**** The data

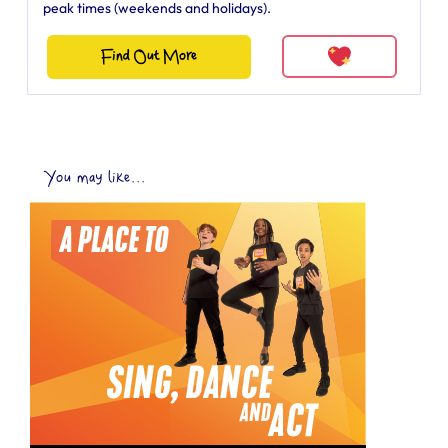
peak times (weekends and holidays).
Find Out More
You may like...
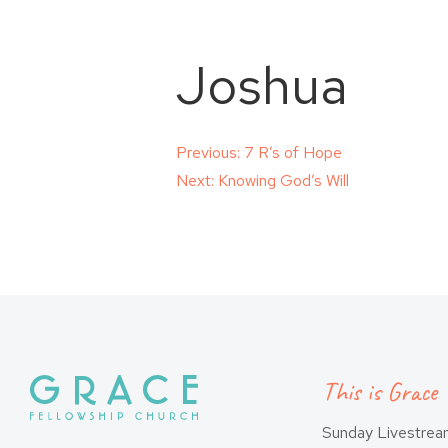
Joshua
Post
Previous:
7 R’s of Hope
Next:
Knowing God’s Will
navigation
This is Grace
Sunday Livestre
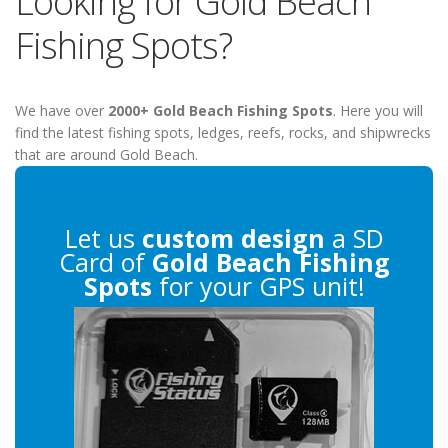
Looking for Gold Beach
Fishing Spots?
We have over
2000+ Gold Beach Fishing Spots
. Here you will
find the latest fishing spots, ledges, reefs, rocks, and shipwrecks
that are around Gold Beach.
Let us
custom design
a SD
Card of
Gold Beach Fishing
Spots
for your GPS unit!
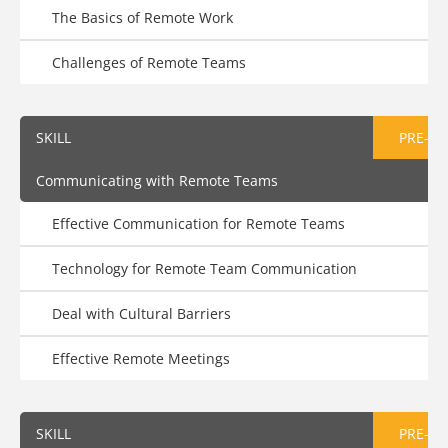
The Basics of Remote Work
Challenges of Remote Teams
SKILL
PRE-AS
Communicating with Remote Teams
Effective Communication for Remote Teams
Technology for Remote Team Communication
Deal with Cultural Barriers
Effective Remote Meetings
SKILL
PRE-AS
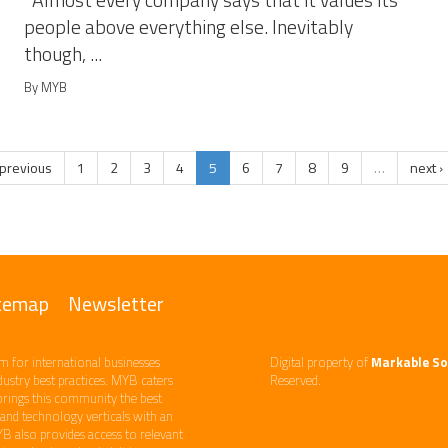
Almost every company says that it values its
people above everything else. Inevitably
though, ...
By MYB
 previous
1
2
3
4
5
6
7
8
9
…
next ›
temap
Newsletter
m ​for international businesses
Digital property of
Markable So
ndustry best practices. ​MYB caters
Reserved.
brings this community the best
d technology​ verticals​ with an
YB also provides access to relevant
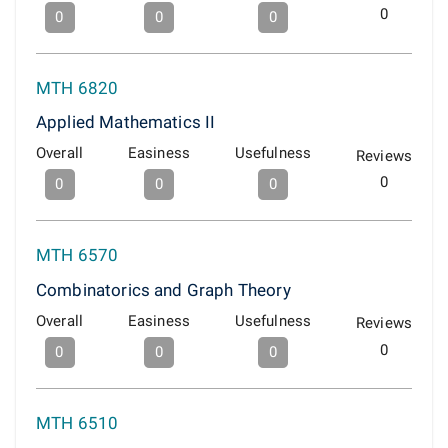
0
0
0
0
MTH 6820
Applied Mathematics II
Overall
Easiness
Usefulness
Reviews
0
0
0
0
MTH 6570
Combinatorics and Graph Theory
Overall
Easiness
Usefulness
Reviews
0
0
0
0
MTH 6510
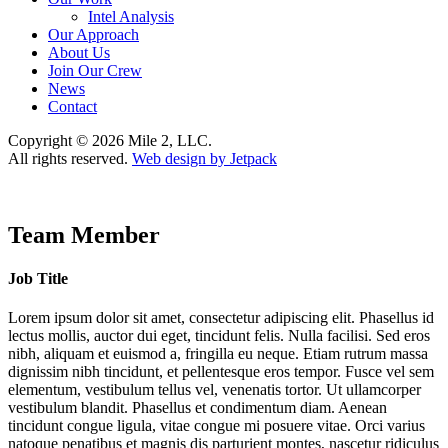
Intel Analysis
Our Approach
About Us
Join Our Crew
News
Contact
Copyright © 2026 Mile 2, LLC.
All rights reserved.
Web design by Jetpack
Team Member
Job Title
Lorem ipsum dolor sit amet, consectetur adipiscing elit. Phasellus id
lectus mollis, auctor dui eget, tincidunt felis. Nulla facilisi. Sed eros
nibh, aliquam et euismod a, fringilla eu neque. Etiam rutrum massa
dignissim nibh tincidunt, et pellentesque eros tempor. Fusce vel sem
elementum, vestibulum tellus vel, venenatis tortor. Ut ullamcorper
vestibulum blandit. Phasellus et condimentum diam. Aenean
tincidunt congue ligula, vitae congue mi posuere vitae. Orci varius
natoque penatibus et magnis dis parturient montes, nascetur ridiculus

********

- [Work to complete] Each line from the one that contains "d technology​ verticals​ with an" down to the one that contains "All rights reserved." is to be returned exactly as it stands above, both ends included, with pictures removed.

- [Answer box]
d technology​ verticals​ with an
YB also provides access to relevant
0
0
0
0
MTH 6820
Applied Mathematics II
Overall
Easiness
Usefulness
Reviews
0
0
0
0
MTH 6570
Combinatorics and Graph Theory
Overall
Easiness
Usefulness
Reviews
0
0
0
0
MTH 6510
Intel Analysis
Our Approach
About Us
Join Our Crew
News
Contact
Copyright © 2026 Mile 2, LLC.
All rights reserved.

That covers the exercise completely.